Bit of celebrating to be done tonight :grin2:

:wav:

:hathat37::hathat37::hathat37::hathat37:

Terry


----------



## Mrplodd (Mar 4, 2008)

The best team won!

Andy


----------



## nicholsong (May 26, 2009)

dghr272 said:


> Bit of celebrating to be done tonight :grin2:
> 
> :wav:
> 
> ...


I thought it was just for St patrick's Day.

I di not know the Irish were good at Netball.


----------



## dghr272 (Jun 14, 2012)

nicholsong said:


> I thought it was just for St patrick's Day.
> 
> I di not know the Irish were good at Netball.


Can understand your confusion as England played like a netball team.:surprise: :grin2::grin2:

Terry


----------



## caulkhead (Jul 25, 2007)

dghr272 said:


> Can understand your confusion as England played like a netball team.:surprise: :grin2::grin2:
> 
> Terry


Frankly, that's an entirely unwarranted slur against netball players!!!!!

....to be sure:wink2:


----------



## dghr272 (Jun 14, 2012)

*Debris Removed Today*

English chariot leaves Twickenham today.

Terry


----------



## GMJ (Jun 24, 2014)

I was in Cardiff for the Wales v France game with 5 French friends who came over for the weekend. We met up with an Irish friend of mine; watched the Scotland game in the pub and then your match in the stadium on the TV's there.

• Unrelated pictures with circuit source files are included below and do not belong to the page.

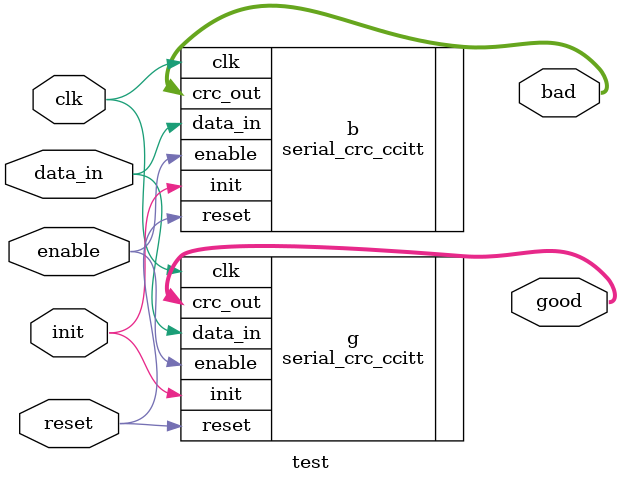
<source format=v>
module test (
    input clk,
    input reset,
    input enable,
    input init,
    input data_in,
    output [15:0] bad, good
);

serial_crc_ccitt #(.IMPLEMENTATION(0)) b (
    .clk(clk),
    .reset(reset),
    .enable(enable),
    .init(init),
    .data_in(data_in),
    .crc_out(bad)
);

serial_crc_ccitt #(.IMPLEMENTATION(1)) g (
    .clk(clk),
    .reset(reset),
    .enable(enable),
    .init(init),
    .data_in(data_in),
    .crc_out(good)
);

endmodule

</source>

Suffice to say there was a great deal of support for the Irish team for both the French and Welsh supporters:wink2:

An extraordinarily large amount of beer was consumed too!

Graham :smile2:


----------



## aldra (Jul 2, 2009)

Well I’m celebrating with wine

Never heard he of team 

Hic 

Sandra


----------



## caulkhead (Jul 25, 2007)

aldra said:


> Well I'm celebrating with wine
> 
> Never heard he of team
> 
> ...


During Lent? Surely not?


----------



## aldra (Jul 2, 2009)

I’ve given up with lent this year

I just couldn’t make it 

So when I meet my maker

I have to say sorry 

But, what do you feel about the stove?

It’s ok, isn’t it ?

Sandra


----------